443-970-2353
[email protected]
CV Resume
I am practicing web scrapping, regular expressions and natural language processing in R. In this post, I will find the most commonly used words in one of my published papers. The paper can be accessed from the Journal of Climate.
I am using the painless 'rvest' R package for web scraping and the 'tm' package for natural language processing. The 'stringr' package is used to make my text tidy (remove unwanted characters).
library(rvest)
library(tm)
library(SnowballC)
library(stringr)
page <- read_html("http://journals.ametsoc.org/doi/full/10.1175/JCLI-D-13-00693.1")
paper=page%>% html_nodes(css = ".NLM_sec_level_1")%>%html_text()
paper[1] # Let's see the first one
length(paper)
The paper is diveded in to introduction, Data and methods, Results and discussion, and Conclusions
paper=str_replace_all(paper, "[^[:alnum:]]", " ")

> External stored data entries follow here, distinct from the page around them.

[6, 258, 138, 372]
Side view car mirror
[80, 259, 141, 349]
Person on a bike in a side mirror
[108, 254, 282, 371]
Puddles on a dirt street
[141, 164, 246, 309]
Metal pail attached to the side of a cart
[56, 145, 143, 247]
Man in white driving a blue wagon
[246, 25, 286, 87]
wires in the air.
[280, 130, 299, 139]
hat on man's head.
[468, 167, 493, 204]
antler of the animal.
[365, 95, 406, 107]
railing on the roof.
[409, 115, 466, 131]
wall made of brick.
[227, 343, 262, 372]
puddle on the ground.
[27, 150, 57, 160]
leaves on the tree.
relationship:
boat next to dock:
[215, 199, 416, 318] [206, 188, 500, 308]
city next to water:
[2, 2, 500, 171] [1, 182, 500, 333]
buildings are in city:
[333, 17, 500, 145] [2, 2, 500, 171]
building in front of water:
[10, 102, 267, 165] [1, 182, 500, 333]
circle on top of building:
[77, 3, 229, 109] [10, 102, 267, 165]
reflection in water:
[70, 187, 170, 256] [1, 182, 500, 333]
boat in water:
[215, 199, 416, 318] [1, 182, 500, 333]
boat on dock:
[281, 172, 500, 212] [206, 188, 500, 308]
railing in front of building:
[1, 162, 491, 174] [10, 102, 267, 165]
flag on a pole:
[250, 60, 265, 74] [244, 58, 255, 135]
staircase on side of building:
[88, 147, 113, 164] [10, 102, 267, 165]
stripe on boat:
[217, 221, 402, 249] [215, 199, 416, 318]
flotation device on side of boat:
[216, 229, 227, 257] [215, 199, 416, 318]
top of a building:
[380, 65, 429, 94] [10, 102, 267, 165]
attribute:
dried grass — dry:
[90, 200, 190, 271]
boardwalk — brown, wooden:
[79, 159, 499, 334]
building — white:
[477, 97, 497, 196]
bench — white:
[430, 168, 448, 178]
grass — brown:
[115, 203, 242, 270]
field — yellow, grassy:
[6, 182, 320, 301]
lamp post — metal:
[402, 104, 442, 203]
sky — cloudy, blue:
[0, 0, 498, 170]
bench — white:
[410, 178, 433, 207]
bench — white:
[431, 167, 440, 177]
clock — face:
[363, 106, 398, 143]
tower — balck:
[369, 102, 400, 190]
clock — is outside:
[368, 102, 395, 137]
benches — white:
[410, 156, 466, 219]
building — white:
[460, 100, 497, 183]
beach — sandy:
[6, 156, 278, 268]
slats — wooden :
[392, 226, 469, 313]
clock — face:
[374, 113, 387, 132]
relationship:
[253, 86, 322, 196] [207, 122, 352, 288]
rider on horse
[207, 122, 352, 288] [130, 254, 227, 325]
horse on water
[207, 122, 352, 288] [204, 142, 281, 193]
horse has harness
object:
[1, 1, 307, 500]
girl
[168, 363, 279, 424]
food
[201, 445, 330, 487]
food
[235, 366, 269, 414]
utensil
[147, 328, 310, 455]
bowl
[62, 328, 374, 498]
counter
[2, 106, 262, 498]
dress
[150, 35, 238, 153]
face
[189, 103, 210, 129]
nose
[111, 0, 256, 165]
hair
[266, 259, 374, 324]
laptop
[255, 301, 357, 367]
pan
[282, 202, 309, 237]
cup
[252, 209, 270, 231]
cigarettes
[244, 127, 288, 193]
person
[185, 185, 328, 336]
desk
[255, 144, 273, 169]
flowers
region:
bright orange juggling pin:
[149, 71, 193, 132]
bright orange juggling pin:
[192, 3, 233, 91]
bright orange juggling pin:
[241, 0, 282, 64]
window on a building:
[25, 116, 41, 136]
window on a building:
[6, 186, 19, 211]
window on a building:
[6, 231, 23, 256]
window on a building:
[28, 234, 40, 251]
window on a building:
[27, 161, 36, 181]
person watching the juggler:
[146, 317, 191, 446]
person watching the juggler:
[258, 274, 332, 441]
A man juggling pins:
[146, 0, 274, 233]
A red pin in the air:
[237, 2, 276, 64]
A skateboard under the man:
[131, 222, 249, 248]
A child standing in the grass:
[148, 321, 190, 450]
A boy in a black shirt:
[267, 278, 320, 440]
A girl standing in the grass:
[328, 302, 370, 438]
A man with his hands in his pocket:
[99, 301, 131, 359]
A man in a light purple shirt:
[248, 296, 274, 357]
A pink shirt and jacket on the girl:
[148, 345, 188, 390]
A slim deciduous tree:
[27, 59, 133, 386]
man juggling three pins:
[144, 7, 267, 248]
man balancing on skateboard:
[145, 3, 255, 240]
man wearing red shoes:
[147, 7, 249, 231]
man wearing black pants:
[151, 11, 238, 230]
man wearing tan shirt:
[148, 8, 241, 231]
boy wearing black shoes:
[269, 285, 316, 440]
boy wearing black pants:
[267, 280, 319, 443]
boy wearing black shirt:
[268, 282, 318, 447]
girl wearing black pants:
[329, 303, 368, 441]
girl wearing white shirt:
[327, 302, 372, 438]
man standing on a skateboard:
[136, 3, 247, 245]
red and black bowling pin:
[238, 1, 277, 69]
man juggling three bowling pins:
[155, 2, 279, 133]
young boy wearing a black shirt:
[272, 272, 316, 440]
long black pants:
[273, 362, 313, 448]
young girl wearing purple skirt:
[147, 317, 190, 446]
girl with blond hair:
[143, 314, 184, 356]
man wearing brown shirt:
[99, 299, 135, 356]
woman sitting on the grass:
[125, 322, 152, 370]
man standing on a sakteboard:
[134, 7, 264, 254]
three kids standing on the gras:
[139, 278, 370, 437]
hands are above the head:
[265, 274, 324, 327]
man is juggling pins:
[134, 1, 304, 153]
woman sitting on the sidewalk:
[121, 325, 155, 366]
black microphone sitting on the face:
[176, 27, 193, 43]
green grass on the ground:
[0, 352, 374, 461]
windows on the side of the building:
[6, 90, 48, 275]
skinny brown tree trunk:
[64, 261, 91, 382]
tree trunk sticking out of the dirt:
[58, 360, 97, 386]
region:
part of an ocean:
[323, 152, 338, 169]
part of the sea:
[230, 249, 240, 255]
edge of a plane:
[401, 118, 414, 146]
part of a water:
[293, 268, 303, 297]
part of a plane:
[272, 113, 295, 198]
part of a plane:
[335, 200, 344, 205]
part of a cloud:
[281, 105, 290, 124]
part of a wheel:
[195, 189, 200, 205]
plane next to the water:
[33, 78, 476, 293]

paper=gsub("[^A-Za-z0-9 ]", "-", paper)
paper[2]
# Create corpus
corpus = Corpus(VectorSource(x))
# Convert to lower-case
corpus = tm_map(corpus, tolower)
# convert corpus to a Plain Text Document
corpus = tm_map(corpus, PlainTextDocument)
# Remove punctuation
corpus = tm_map(corpus, removePunctuation)
# Remove stopwords
corpus = tm_map(corpus, removeWords, stopwords("english"))
# Create matrix
frequencies = DocumentTermMatrix(corpus)
Let's search words that occur at least 50 times
findFreqTerms(frequencies, lowfreq=50)
The paper investigates the impacts of an intra-seasonal oscillation called MJO on precipitation over east Africa. The processes through which the oscillation influences precipitation over the region is investigated by lookig at anomalies of various atmospheric and oceanic fields such as sea surface temperature, atmospheric winds and sea level pressure. Therefore, it is expected that anomalies, mjo and precipitation are the top three commonly used words the in paper.